» Your task:
Repeat word for word the portion of the hash table collision text that runs from "Clustering is a" up to and including "memory access patterns.".

» Document passage:
Deletion in open addressing uses a special marker (tombstone) instead of clearing the slot.

## Discussion

Collision handling determines the real behavior of a hash table. The choice affects memory layout, cache locality, deletion semantics, and worst case degradation.

Separate chaining keeps collisions local to each bucket. The cost of a lookup equals the cost of hashing plus scanning one bucket. Buckets can grow independently, so performance depends on the distribution of keys. This approach tolerates higher load factors because buckets expand dynamically. It also simplifies deletion, since removing an entry from a bucket does not affect others.

Open addressing keeps all entries in a contiguous array. This improves cache locality because probing touches nearby memory. For workloads dominated by lookups, this can outperform chaining even with slightly higher collision rates. However, performance becomes sensitive to the load factor. As the table fills, probe sequences grow longer, and clusters form. Deletion becomes more complex because removing an entry must not break probe chains, which is why tombstones are used.

Clustering is a key phenomenon in open addressing. Linear probing tends to create primary clusters, where consecutive occupied slots attract more insertions. Alternative probe schemes such as quadratic probing or double hashing reduce clustering but introduce their own trade offs in implementation complexity and memory access patterns.

## Correctness

For separate chaining, correctness follows from the bucket invariant. Every key is stored in exactly one bucket determined by the hash function and table capacity. Lookup inspects that bucket and compares keys directly, so it finds the entry if it exists.

For open addressing, correctness depends on preserving probe sequences. When inserting a key, the algorithm follows a probe sequence until it finds an empty slot. Lookup must follow the same sequence and must not stop prematurely. This is why an empty slot signals that the key is absent, while a tombstone signals that probing must continue.

Deletion must preserve this invariant. If deletion simply clears a slot, it may break a probe chain. A later lookup could stop at that empty slot and incorrectly conclude that a key is absent. Tombstones avoid this by marking the slot as previously occupied, allowing lookup to continue probing.

## Complexity

Let the load factor be `α = size / capacity`.

» Supplied material:
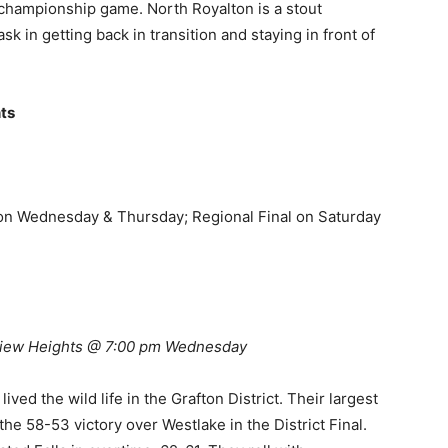
championship game. North Royalton is a stout
sk in getting back in transition and staying in front of
ts
on Wednesday & Thursday; Regional Final on Saturday
view Heights @ 7:00 pm Wednesday
ed the wild life in the Grafton District. Their largest
the 58-53 victory over Westlake in the District Final.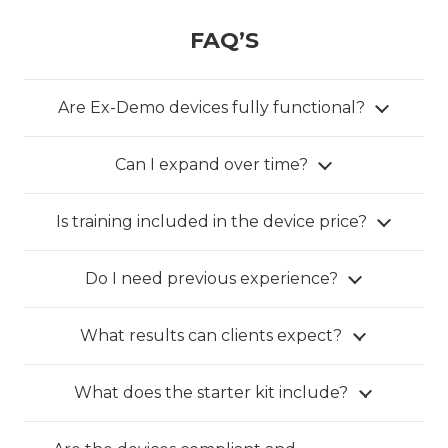
FAQ’S
Are Ex-Demo devices fully functional?
Can I expand over time?
Is training included in the device price?
Do I need previous experience?
What results can clients expect?
What does the starter kit include?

» Task result:
Clustering is a key phenomenon in open addressing. Linear probing tends to create primary clusters, where consecutive occupied slots attract more insertions. Alternative probe schemes such as quadratic probing or double hashing reduce clustering but introduce their own trade offs in implementation complexity and memory access patterns.